I was also surprised to see that we can’t get better warp utilization, since the kernel is using too many registers.
kernel 4
This one really confused me because the code has quite a bit of setup code elided. I think looking at the full program in the godbolt link helps a lot (and probably would have helped in previous steps too).
The rough idea here seems to be that instead of each thread outputting only one cell of C, we can have threads output multiple threads at a time given some clever use of what’s already loaded into shared mem for a block. Each thread still loops through the entirety of K (the inner dimension), i.e. loops through one column of B but all columns of A in a tile. Threads in a warp work on the neighboring columns of B. We now also need to write out to threadResults
as a temporary buffer because we need to go through all of the blocks before we can write once out to each spot in the output C.
A question I had: does this lead to fewer threads running for a fixed shape of matrix inputs? Presumably yes, because each thread is doing more work.
kernel 5
The same idea as before, but done in both directions this time. We now bring values from smem into registers because it’s even faster.

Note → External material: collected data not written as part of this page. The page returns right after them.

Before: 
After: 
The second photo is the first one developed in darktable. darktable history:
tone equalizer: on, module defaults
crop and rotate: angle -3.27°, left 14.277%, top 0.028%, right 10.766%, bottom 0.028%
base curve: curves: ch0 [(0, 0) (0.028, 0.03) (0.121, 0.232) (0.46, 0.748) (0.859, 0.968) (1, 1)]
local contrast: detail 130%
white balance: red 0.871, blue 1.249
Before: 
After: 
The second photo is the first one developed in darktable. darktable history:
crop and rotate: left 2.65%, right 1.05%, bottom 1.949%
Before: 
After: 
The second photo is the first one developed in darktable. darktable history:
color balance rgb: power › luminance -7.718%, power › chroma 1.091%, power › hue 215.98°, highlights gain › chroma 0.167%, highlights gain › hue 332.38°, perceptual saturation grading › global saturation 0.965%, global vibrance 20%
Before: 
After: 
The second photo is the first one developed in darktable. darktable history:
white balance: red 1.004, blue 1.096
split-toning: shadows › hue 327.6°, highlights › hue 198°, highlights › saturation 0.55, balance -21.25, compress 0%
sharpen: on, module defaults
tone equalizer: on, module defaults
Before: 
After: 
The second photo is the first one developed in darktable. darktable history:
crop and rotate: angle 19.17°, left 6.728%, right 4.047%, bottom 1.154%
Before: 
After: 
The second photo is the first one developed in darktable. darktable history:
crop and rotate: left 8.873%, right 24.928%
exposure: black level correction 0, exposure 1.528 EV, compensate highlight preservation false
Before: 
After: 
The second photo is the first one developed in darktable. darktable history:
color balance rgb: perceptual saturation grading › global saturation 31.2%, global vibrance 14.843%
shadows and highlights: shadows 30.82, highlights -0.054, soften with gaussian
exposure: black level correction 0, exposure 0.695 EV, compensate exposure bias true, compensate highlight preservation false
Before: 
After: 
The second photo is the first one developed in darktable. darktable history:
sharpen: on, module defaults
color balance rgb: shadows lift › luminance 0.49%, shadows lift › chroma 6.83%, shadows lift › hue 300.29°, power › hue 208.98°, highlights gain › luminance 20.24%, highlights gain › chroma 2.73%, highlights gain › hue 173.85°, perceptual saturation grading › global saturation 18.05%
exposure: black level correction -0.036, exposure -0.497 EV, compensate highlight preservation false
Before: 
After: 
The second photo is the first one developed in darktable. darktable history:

One thing we noticed while analyzing this kernel is that it seems like we do a lot more work in registers, so we thought it might actually use allow for less occupancy. However, in godbolt, the compiler actually shows:
ptxas info : Used 128 registers, 8192 bytes smem, 400 bytes cmem[0]
Only 128 registers used. Looking at the program, this kind of makes sense because there’s 8 registers each for regM
and regN
, then another 8x8 register for threadResults
, leaving us with ~48 registers for other intermediate computation. Super cool! This kernel uses ~3.5x more registers but gets 64x more work done with them.
kernel 6
I originally thought this was similar to the change in kernel 2 with global memory coalescing, but it’s slightly different. The coalescing behavior in kernel 2 is across threads, taking advantage of the burst group. This optimization is within the thread as an explicit group load.
I am vaguely surprised this optimization helps achieve 20% speedup (though, also with transposing As in memory), since I would have expected coalescing to have given most gains.
Looking at the godbolt for both made things more obvious.
Compare the non-vectorized load:
with the vectorized load:
Just by amount of instructions issued, the SM is doing a lot more work to load memory in kernel 5. If we look more closely at the assembly for kernel 5, we can see that it has to do a series of add
and mul
for each ld.global
to figure out the indexing at runtime. This made a lot more sense to me - the compiler doesn't figure out that we’re just accessing adjacent memory locations and has to do a bunch of work at runtime, whereas the vectorized operation can just have a go at it.
kernel 7 and 8
The author skips these since they didn’t seem to work, but they were attempts at avoiding shared-memory bank conflicts. I believe this is when threads touch the same shared memory at a given time, the SM has to go slower to serialize those operations and avoid concurrent read/write.
kernel 9
This one is kind of simple but cool to see. We do a sort of hyperparameter search to figure out what constants are best for this GPU. I kind of imagine there’s some matrix of cards sitting around in the office at Nvidia so CUDA developers can autotune the whole product line together.
kernel 10
At this point of the post, I was kind of mentally drained. My high-level takeaway is that we haven’t optimized for warps yet, even though warps can give us some even better locality by doing things like sharing a register cache, and not doing conflicting ops on shared memory.
I don’t fully understand this one but the vague intuition seems to be that this kernel shapes the warps into tiles so that threads in the same warp won’t try to touch the same shared memory locations at the same time (“conflicting shared bank access”). If we didn’t do this, then threads in a warp might be arbitrarily bunched into access that go across the same row in the A matrix, which is slower.